Bereitgestellte Liste:
┌────────

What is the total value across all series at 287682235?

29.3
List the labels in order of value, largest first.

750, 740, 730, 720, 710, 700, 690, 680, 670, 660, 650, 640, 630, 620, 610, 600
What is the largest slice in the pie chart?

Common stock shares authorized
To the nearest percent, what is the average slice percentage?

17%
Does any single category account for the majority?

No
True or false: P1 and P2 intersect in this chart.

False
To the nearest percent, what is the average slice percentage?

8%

└────────

Schreibe die gesamte Liste oben Zeile für Zeile ab. Übernimm jede Zeile unverändert.

What is the total value across all series at 287682235?

29.3
List the labels in order of value, largest first.

750, 740, 730, 720, 710, 700, 690, 680, 670, 660, 650, 640, 630, 620, 610, 600
What is the largest slice in the pie chart?

Common stock shares authorized
To the nearest percent, what is the average slice percentage?

17%
Does any single category account for the majority?

No
True or false: P1 and P2 intersect in this chart.

False
To the nearest percent, what is the average slice percentage?

8%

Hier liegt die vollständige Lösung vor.